In June 2019, Sony scheduled the film for release February 5, 2021. In January 2021, the release date was pushed back to July 16, 2021. In May 2021, Sony cancelled the film's theatrical debut and announced that the film had been bought by Amazon Studios except China, Sony would also retain home entertainment and linear television rights to the film.

===Home media===
Cinderella was released on Blu-ray, DVD, and Digital HD on June 21, 2022, by Sony Pictures Home Entertainment.

== Reception ==
===Audience viewership===
According to Samba TV, the film was watched in 1.1 million U.S. households over its four-day Labor Day weekend debut and in 2.2 million households by the end of its first 30 days. According to the analytics company Screen Engine, Cinderella was the most-watched streaming film during its opening weekend, as well as the most-watched musical film yet in 2021.

===Critical response===

On review aggregator Rotten Tomatoes, the film holds an approval rating of 41% based on 135 reviews, with an average rating of 4.9/10. The website's critics consensus reads, "This singalong-worthy Cinderella sprinkles some modern fairy dust on the oft-told tale, but flat performances and clunky dialogue make watching often feel like a chore." On Metacritic, it has a weighted average score of 41 out of 100 based on reviews from 30 critics, indicating "mixed or average" reviews.
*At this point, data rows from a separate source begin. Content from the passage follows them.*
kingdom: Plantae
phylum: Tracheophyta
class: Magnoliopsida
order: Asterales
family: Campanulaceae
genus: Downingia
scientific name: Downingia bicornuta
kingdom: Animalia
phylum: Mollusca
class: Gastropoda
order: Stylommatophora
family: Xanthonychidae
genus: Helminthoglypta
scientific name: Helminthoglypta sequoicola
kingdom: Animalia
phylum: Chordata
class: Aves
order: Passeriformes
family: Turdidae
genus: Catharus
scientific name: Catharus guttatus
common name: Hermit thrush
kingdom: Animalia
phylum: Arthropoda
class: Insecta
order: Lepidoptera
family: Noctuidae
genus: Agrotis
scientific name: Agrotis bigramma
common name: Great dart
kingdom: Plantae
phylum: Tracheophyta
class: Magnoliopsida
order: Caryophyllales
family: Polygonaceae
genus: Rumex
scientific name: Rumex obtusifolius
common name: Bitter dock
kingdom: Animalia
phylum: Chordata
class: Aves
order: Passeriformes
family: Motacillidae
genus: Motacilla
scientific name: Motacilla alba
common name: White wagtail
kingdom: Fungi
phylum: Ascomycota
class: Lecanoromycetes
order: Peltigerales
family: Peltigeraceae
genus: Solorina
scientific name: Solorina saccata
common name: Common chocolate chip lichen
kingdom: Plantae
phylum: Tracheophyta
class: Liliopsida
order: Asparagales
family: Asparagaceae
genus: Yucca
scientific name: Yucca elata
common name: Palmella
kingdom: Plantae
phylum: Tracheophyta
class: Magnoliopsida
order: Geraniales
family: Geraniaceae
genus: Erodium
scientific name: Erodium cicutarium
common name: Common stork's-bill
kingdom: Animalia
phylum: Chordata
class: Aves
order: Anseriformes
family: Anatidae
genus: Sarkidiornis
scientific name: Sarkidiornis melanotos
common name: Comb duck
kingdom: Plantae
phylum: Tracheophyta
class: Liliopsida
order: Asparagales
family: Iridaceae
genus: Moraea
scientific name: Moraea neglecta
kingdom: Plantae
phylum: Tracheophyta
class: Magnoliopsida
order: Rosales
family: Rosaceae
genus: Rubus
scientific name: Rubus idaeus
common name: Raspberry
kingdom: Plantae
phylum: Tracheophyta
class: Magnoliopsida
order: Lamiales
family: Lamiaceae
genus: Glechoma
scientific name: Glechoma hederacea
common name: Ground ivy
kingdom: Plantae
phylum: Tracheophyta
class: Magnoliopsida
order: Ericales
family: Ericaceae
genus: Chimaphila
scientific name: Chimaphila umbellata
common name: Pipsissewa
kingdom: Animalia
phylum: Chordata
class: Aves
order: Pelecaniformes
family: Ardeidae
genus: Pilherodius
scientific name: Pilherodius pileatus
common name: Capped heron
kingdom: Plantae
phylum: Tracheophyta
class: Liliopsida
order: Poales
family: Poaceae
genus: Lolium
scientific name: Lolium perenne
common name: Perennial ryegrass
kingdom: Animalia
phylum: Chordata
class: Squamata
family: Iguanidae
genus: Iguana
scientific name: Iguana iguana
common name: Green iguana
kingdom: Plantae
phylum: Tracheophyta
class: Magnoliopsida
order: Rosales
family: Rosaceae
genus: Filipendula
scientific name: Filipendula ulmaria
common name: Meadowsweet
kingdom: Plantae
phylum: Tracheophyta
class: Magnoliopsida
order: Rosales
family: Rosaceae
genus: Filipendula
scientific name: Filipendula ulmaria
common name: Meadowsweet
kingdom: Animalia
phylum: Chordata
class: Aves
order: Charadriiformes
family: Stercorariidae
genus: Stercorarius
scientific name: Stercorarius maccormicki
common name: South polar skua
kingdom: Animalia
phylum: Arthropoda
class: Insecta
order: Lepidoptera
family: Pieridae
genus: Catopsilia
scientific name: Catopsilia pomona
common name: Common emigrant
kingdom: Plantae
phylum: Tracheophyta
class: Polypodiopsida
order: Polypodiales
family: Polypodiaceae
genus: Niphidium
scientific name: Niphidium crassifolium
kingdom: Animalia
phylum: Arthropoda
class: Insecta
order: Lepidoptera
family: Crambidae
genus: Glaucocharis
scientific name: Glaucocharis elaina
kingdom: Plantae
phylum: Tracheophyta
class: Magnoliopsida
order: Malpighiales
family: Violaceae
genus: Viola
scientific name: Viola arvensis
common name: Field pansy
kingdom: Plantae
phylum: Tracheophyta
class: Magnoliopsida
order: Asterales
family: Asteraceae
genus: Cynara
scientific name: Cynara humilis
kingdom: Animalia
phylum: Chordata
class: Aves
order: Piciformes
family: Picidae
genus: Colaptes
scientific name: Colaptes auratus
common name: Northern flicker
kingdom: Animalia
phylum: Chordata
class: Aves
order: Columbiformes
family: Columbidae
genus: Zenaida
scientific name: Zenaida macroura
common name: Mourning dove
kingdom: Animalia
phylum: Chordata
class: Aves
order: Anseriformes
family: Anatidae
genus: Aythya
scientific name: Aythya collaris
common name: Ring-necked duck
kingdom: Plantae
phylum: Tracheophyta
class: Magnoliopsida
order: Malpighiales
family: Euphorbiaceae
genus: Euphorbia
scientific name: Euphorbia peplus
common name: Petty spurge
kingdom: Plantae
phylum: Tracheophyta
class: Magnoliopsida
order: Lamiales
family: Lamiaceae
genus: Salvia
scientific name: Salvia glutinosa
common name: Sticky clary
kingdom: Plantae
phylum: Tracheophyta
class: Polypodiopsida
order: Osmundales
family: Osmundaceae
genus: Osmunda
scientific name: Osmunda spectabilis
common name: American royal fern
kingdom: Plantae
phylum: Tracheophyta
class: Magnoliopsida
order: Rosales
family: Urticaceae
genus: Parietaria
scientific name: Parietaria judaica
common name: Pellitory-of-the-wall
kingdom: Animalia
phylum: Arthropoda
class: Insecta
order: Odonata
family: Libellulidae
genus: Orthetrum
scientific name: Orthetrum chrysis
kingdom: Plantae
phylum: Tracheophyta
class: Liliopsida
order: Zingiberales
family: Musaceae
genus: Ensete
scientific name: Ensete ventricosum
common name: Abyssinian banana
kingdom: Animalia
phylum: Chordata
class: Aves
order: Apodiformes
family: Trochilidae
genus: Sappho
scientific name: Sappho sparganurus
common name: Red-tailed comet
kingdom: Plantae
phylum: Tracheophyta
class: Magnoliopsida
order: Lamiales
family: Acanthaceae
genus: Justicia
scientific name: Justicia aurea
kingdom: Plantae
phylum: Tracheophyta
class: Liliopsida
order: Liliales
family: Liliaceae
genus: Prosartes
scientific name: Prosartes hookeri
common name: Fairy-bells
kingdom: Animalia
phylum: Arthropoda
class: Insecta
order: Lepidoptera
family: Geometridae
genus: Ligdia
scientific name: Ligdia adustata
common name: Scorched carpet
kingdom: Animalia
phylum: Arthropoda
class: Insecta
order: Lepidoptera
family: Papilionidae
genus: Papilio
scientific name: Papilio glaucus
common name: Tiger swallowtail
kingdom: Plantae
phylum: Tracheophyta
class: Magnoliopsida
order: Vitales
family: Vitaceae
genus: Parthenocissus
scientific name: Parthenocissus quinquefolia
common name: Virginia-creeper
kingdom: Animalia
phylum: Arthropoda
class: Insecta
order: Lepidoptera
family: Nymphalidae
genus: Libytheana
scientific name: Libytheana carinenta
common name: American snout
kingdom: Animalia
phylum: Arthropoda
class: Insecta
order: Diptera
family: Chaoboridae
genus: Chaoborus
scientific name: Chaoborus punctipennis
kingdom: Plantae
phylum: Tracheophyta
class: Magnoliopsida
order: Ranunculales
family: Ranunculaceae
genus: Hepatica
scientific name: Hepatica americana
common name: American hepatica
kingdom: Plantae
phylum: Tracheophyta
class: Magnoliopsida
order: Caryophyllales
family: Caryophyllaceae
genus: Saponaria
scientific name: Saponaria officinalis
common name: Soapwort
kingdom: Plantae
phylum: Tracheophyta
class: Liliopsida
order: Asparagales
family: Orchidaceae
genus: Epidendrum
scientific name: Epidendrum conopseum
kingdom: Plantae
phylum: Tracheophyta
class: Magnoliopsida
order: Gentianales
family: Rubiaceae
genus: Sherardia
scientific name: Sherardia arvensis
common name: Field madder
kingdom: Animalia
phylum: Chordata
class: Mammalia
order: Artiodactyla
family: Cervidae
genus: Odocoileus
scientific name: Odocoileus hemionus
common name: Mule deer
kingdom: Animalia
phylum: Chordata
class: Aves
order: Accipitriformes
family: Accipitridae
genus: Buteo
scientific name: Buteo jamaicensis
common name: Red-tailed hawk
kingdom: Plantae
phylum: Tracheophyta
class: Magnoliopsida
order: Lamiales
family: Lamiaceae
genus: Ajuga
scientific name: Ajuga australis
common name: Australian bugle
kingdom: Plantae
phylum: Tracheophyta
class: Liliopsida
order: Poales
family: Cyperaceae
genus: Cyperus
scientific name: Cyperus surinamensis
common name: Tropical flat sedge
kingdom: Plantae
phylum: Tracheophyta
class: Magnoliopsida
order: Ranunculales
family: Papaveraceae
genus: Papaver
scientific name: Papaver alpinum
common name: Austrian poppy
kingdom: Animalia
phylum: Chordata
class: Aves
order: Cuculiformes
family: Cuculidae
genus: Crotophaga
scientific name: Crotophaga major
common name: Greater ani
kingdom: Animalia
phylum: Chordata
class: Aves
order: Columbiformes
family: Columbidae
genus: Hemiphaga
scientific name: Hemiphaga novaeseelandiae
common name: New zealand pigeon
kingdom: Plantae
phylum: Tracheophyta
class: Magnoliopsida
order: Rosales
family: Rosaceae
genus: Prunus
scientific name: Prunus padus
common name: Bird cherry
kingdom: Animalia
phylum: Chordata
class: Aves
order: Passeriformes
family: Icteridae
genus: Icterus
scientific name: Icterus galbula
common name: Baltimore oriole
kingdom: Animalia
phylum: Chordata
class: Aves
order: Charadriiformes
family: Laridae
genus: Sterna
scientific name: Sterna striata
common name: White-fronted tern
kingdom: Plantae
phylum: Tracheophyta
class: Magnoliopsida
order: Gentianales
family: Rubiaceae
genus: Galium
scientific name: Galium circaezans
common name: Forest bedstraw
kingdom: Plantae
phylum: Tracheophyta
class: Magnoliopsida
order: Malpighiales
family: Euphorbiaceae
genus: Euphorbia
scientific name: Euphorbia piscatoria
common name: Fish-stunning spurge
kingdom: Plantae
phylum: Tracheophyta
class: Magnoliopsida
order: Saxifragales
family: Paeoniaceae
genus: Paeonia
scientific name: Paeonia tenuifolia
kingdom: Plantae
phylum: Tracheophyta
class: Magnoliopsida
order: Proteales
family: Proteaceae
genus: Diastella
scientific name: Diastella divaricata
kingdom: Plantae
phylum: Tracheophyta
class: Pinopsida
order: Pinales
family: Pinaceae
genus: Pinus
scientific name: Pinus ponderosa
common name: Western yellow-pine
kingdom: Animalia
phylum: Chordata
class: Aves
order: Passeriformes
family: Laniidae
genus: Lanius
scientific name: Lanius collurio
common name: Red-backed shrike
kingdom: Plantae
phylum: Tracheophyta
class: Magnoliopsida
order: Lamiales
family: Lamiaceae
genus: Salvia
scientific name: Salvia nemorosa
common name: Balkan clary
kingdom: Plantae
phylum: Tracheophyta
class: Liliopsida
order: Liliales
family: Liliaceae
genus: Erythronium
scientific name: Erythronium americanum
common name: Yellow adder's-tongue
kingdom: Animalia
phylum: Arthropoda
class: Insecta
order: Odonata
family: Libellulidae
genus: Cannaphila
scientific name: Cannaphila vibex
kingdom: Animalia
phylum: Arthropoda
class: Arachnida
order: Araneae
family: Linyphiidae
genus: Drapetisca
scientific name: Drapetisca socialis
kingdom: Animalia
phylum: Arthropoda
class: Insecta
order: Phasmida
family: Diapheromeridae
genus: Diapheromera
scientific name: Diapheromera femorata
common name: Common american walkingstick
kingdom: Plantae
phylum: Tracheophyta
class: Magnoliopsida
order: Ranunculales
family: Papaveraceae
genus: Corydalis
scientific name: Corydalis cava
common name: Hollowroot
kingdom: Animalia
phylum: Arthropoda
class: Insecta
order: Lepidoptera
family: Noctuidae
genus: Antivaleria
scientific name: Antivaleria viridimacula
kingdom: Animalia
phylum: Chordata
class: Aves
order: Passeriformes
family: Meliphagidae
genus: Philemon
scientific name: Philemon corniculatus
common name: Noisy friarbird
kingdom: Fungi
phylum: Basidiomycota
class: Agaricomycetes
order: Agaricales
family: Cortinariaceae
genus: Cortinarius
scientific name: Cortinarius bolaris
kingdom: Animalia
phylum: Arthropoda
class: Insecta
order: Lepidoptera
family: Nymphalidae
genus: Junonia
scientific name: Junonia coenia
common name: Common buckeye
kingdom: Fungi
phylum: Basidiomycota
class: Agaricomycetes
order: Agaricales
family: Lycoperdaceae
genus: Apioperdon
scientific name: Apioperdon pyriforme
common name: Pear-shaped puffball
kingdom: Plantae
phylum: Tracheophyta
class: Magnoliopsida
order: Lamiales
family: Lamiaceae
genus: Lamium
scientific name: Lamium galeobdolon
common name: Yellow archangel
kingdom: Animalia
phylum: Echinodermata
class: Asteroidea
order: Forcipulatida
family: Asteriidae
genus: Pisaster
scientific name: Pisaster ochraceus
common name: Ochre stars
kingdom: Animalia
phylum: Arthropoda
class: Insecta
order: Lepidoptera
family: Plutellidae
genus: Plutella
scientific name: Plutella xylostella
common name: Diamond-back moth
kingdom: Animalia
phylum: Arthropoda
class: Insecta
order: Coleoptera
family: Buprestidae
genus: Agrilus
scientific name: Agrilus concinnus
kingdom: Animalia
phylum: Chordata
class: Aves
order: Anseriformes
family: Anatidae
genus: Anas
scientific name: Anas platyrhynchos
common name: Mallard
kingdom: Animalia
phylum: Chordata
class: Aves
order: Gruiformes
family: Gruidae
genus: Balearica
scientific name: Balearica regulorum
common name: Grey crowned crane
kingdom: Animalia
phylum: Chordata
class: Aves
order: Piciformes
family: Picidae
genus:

Richard Roeper of the Chicago Sun-Times gave the film three out of four stars and praised Cabello for her performance, saying "she has a real knack for comedy" and described the film as having an "upbeat, breezy and sentimental style, laced with some sharp humor and filled with familiar and catchy pop tunes refashioned to fit the storyline." Jonathan Sim of ComingSoon.net wrote, "It's a progressively charming take on a romantic tale, and there are sweet, romantic moments throughout the film, even if there isn't much you haven't seen before."

Courtney Howard of Variety was critical of many of the creative choices, the inconsistent pacing, and the character development. She called the film a "mediocre musical" and felt it was both "underdeveloped and overstuffed" at the same time.